REQUIRED TASKS:
1. According to the page on video multimodal LLMs, which early MLLM paradigms worked well on images?
2. Reproduce word for word the part of the page on video multimodal LLMs that opens with the words containing "Updated 14 December" and closes with "3D scene analysis.".
3. Write the next part of the page on video multimodal LLMs, starting right after its last sentence.
━━ SUPPLIED PASSAGE ━━
Video MLLMs: Multimodal Video Understanding

Updated 14 December 2025

Video Multimodal LLMs are advanced models that fuse video, text, and audio to enable comprehensive temporal reasoning and multimodal understanding.
They leverage modular architectures with vision encoders, temporal processors, and modality adapters to achieve notable gains in tasks like video QA.
Efficient token compression and dynamic modality selection empower these models to handle long-form video data for applications in summarization, recommendation, and 3D scene analysis.

Video Multimodal LLMs (Video MLLMs) are foundation models that integrate video (spatiotemporal visual), textual, and often auditory signals to perform joint reasoning, perception, and generation across modalities. These architectures extend Multimodal LLMs (MLLMs) beyond static images or text, enabling video question answering, retrieval, summarization, temporal and spatial grounding, recommendation, open-vocabulary recognition, and 3D scene understanding. Video MLLMs combine frozen or fine-tuned vision encoders, modality adapters or token-compression modules, explicit or implicit temporal processors, and LLMs for sequence modeling, instruction following, and contextual inference. Their development and benchmarking are critically informed by the properties of multi-modal supervision, context length and granularity, modality balance, and evaluation of cross-modal integration.

1. Foundations and Motivation

Video understanding with MLLMs requires fusing spatiotemporal observation (frames, motion) with dense semantic and auditory context, surpassing the limits of static image or speech-only models. Standard MLLMs operating on images or text cannot model temporal relations such as causality, action order, and event transitions intrinsic to videos (Zhang et al., 2023). Early MLLM paradigms—BLIP-2, LLaVA, MiniGPT-4, Qwen-VL—demonstrated success on images but became inefficient or inadequate when naively stacked across video frames due to context-length bottlenecks and lack of explicit temporal modeling (Huang et al., 18 Apr 2024).

The motivation for Video MLLMs is twofold:

Data and Compute Efficiency: Processing all frames or modalities is computationally prohibitive, especially for long-form videos (minutes to hours). This necessitates efficient token compression, modality selection, and context management (Wang et al., 21 Jan 2025, Lan et al., 15 Oct 2024).
True Multimodal Reasoning: The majority of current video-centered benchmarks show strong modality bias, with most questions or tasks solvable from subtitles or short snippets, underscoring the need for models and datasets that require genuine multimodal integration (Park et al., 22 Aug 2024).
━━━
━━ EXTRACTED MATERIAL ━━
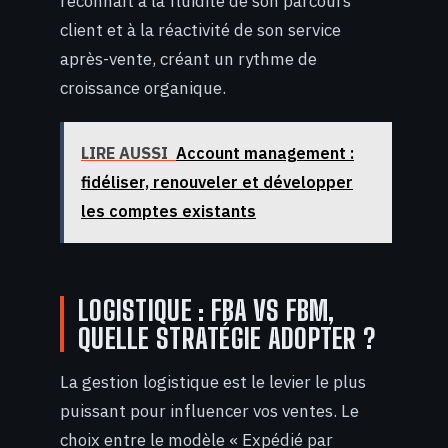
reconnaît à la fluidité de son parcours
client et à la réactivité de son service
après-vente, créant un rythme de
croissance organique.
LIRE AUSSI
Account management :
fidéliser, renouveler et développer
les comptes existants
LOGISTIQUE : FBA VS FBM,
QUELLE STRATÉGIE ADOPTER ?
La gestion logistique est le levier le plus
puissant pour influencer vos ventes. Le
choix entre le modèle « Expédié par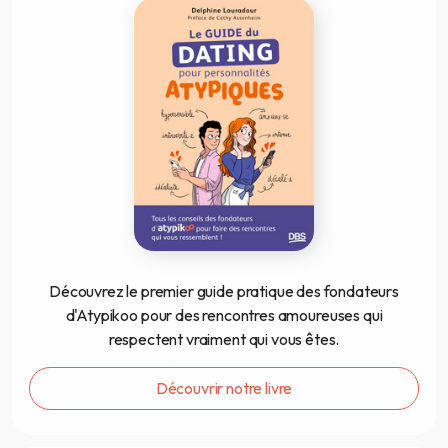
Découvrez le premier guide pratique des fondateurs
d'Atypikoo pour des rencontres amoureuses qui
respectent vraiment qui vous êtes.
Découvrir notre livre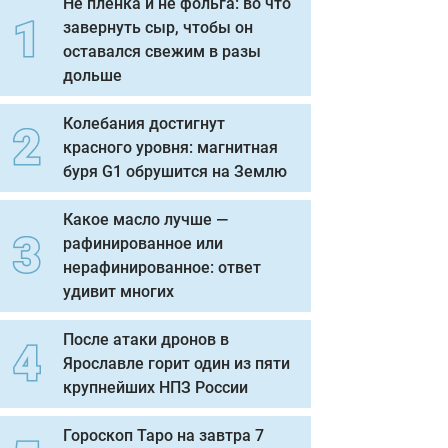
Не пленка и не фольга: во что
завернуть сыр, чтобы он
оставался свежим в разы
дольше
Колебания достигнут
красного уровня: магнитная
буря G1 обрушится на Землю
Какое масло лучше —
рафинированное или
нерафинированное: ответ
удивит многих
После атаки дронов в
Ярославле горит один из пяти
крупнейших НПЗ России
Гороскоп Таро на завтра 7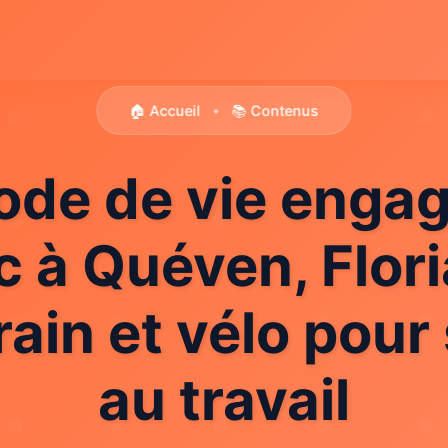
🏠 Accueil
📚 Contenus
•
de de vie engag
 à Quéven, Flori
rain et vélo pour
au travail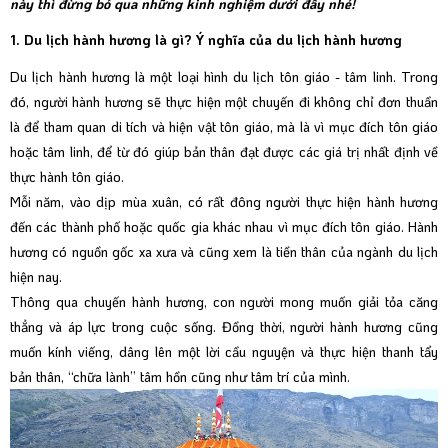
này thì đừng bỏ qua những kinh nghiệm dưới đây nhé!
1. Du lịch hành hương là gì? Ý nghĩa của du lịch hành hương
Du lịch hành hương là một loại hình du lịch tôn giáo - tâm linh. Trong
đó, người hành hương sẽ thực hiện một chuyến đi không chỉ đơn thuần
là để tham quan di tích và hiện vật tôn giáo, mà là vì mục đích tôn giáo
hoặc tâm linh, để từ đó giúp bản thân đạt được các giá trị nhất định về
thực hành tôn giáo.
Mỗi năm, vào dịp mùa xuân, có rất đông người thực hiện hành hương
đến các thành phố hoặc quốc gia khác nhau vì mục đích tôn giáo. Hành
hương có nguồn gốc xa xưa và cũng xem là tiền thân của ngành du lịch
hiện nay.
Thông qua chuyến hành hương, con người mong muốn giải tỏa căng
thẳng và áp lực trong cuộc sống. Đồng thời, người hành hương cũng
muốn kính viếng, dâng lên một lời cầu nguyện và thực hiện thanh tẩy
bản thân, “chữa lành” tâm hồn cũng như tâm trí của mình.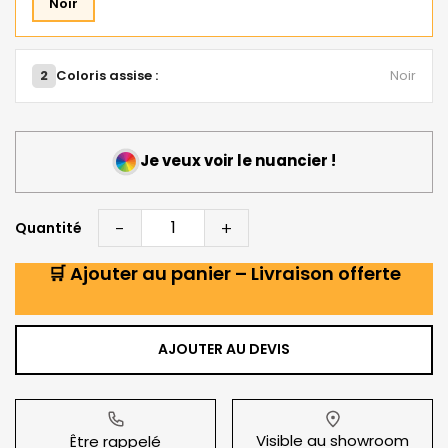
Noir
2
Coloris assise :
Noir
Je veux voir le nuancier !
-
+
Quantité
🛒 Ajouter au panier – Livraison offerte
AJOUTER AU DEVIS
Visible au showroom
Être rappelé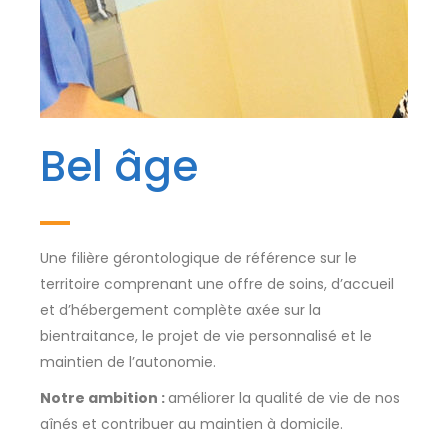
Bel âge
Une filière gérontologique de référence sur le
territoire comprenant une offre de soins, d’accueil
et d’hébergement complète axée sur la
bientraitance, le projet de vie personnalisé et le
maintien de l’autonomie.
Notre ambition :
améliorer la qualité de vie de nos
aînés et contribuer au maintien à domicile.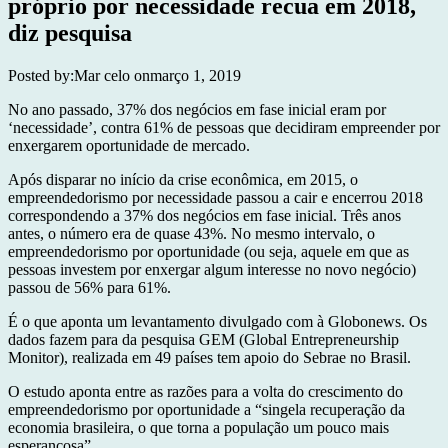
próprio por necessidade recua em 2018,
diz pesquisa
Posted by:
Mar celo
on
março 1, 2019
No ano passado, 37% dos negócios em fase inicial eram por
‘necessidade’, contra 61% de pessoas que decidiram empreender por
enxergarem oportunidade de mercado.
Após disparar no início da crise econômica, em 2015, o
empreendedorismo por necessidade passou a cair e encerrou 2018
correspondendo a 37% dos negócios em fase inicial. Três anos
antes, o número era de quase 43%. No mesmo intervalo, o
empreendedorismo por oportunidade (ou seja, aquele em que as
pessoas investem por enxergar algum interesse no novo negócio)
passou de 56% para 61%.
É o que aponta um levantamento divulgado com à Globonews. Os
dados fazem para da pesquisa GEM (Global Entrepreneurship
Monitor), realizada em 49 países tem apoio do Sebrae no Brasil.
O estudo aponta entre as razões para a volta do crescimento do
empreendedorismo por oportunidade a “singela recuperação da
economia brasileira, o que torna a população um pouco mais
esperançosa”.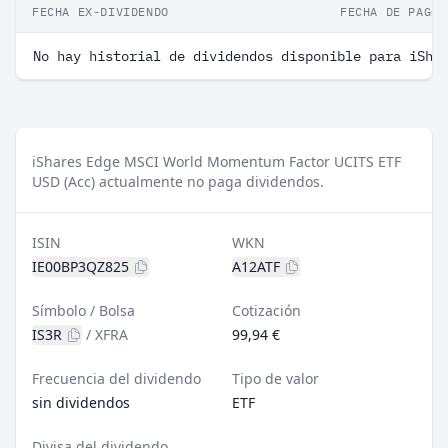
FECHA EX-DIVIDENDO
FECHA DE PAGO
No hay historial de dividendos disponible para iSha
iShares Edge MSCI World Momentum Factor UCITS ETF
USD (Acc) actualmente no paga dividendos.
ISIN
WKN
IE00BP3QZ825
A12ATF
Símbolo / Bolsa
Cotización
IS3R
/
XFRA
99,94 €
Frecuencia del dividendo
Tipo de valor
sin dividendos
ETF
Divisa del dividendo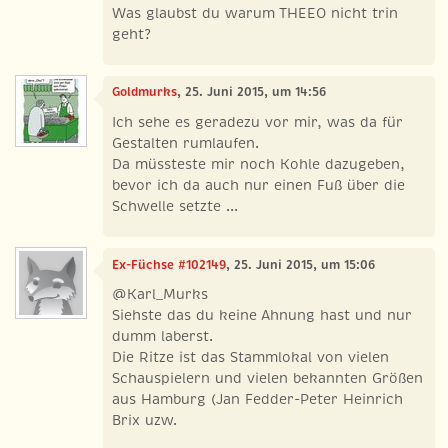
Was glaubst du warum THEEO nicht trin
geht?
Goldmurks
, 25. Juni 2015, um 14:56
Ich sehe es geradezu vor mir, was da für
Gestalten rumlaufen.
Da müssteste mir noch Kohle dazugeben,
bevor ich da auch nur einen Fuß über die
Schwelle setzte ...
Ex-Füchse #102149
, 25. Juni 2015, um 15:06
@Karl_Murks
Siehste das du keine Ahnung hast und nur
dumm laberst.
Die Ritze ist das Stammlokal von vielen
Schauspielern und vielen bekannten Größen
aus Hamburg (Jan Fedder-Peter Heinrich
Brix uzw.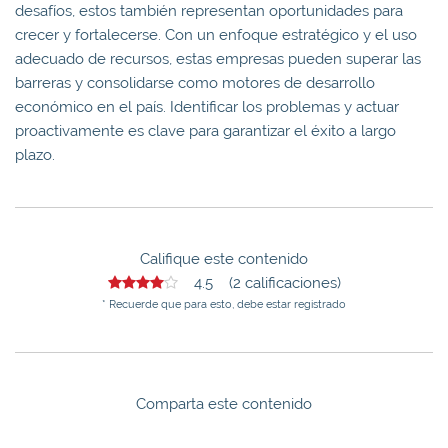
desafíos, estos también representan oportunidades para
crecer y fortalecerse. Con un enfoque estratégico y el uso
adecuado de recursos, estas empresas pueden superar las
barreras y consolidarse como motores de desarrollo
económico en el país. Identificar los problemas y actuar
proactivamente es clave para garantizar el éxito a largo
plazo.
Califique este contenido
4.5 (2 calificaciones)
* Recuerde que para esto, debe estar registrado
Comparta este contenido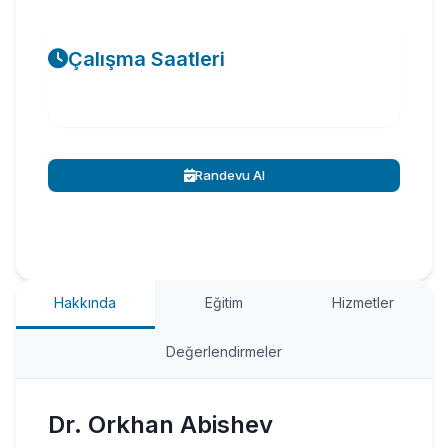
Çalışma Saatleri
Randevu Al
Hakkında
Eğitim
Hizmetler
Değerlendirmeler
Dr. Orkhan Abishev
━━━
━━ EXTRACTED MATERIAL ━━
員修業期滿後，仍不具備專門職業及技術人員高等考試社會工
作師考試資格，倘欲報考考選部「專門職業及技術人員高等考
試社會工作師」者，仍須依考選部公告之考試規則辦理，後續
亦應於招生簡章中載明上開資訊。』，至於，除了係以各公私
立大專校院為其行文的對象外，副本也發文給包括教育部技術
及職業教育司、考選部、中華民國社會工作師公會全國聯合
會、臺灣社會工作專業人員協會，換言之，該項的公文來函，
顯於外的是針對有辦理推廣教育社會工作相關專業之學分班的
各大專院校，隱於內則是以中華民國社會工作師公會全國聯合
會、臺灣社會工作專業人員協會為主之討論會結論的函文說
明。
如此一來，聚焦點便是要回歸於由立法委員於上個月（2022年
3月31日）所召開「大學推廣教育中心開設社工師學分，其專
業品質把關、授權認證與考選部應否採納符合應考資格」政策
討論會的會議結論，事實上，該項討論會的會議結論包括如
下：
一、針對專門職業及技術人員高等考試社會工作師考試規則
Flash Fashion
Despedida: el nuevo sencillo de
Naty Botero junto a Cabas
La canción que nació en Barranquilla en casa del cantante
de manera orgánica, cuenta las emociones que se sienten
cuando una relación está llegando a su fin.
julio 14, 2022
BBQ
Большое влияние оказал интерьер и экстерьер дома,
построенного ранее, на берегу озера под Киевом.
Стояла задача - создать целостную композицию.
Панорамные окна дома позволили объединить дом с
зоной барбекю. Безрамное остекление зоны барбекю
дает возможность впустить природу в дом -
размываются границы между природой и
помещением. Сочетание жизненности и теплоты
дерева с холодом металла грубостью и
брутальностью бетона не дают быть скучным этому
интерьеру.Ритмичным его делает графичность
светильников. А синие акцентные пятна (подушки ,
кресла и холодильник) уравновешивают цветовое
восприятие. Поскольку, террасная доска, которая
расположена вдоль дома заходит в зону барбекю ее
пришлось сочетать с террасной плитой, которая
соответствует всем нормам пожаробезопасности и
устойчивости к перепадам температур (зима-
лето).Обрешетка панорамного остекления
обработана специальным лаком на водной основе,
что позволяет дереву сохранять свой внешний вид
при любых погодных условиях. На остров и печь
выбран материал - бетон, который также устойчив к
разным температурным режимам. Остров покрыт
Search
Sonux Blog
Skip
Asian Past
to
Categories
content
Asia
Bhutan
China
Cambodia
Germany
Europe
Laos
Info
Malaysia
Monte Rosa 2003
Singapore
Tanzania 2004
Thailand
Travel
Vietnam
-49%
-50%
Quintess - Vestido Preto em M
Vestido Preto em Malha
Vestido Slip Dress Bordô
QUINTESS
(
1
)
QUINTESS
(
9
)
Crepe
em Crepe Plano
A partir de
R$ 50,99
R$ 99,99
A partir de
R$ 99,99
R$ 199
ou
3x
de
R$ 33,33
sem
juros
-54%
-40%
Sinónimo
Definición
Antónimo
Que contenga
━━━
━━ EXTRACTED MATERIAL ━━
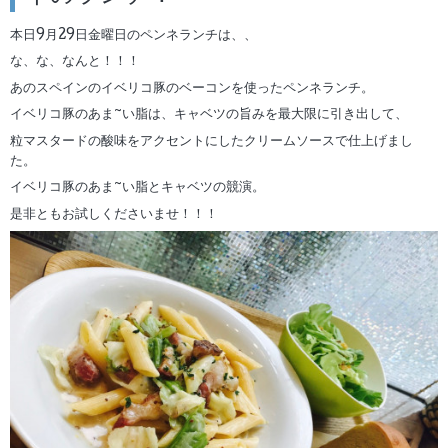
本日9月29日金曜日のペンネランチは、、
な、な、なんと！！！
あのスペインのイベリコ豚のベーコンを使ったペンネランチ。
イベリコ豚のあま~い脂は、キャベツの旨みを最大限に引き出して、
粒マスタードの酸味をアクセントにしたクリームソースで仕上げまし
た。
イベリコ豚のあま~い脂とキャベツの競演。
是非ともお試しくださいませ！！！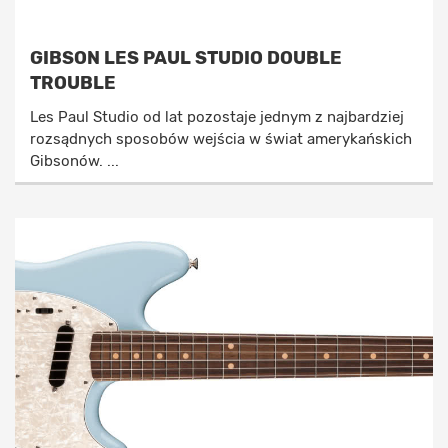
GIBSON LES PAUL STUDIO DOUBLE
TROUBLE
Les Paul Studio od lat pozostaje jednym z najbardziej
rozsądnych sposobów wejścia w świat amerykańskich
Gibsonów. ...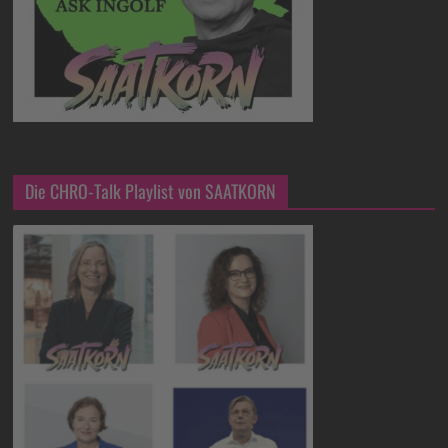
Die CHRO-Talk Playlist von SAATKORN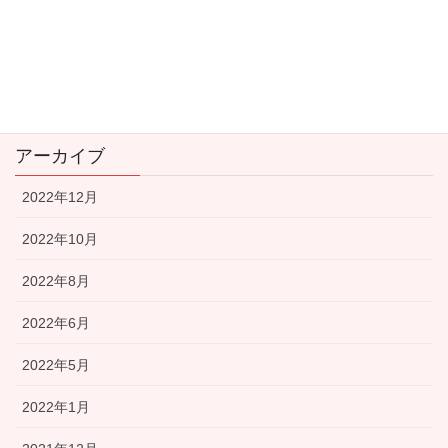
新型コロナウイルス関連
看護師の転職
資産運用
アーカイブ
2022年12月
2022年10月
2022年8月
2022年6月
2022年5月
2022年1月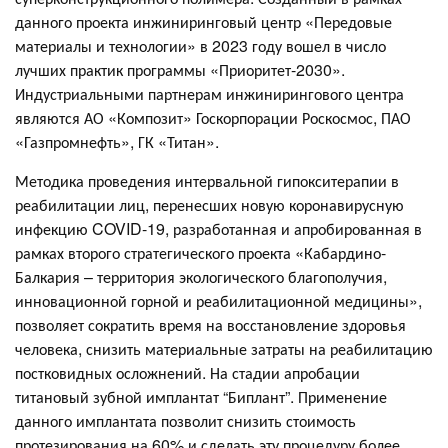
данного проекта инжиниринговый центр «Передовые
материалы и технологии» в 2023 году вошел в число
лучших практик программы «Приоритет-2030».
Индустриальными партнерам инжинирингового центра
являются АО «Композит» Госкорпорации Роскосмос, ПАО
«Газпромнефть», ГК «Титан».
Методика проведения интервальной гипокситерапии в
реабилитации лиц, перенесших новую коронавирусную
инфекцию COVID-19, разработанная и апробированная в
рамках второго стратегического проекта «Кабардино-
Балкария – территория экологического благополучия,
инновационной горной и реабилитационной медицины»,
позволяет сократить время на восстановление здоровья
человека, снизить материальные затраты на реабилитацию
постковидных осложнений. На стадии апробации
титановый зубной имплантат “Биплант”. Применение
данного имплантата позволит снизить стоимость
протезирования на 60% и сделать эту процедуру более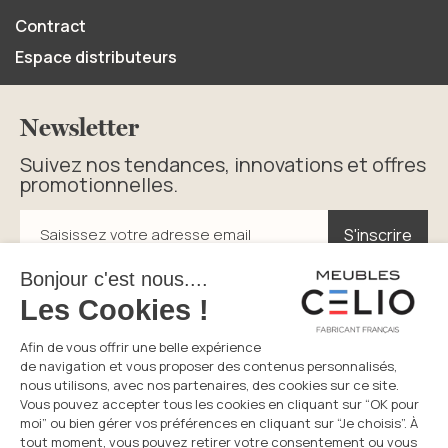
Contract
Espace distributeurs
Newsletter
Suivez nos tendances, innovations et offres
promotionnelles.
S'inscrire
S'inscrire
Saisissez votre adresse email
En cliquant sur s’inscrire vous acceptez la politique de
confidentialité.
━━━
RESPONSES FOR EACH TASK:
1. BLIP-2, LLaVA, MiniGPT-4, and Qwen-VL.

2.
Updated 14 December 2025

Video Multimodal LLMs are advanced models that fuse video, text, and audio to enable comprehensive temporal reasoning and multimodal understanding.
They leverage modular architectures with vision encoders, temporal processors, and modality adapters to achieve notable gains in tasks like video QA.
Efficient token compression and dynamic modality selection empower these models to handle long-form video data for applications in summarization, recommendation, and 3D scene analysis.

3.
2. Core Architectures and Temporal Modeling

2.1 Modular Design and Token Flow

State-of-the-art Video MLLMs follow a modular pipeline:

Vision Encoder: Typically a large, frozen ViT variant (e.g., CLIP, EVA-CLIP, DINOv2).
Frame Sampling & Token Compression: Adaptive hierarchical compression (e.g., HiCo, STE, ToMe) reduces spatiotemporal token volume—crucial for long videos (Wang et al., 21 Jan 2025).
Temporal Module: Either implicit (LLM decoder infers temporal structure from flattened tokens) or explicit (temporal encoders—STE, memory caches, global-local pooling—directly aggregate over time) (Li et al., 28 Jan 2025, Lan et al., 15 Oct 2024).
Audio/Textual Streams: Unified with visual tokens prior to or during LLM context construction, often with cross-modal adapters (e.g., Q-Former, connector blocks) (Zhang et al., 2023).
LLM: LLaMA/Qwen-style decoder; cross-attends to multimodal token streams for generation or discrimination.

2.2 Temporal Reasoning and Compression

Explicit temporal modeling via stackable temporal encoders (STE), memory-enhanced compressors, or parameter-efficient adapters has demonstrated clear superiority over implicit schemes in Video MLLMs. STE architectures allow flexible adjustment of temporal receptive fields and compression ratios, leading to marked gains in accuracy (e.g., +4.7% absolute on six-video QA datasets) and robust performance even under severe token reduction (up to 87.5% compression) (Li et al., 28 Jan 2025). Memory-augmented pooling and multiscale transformers further capture both short- and long-term relations required for action/event recognition and sequence grounding (Lan et al., 15 Oct 2024).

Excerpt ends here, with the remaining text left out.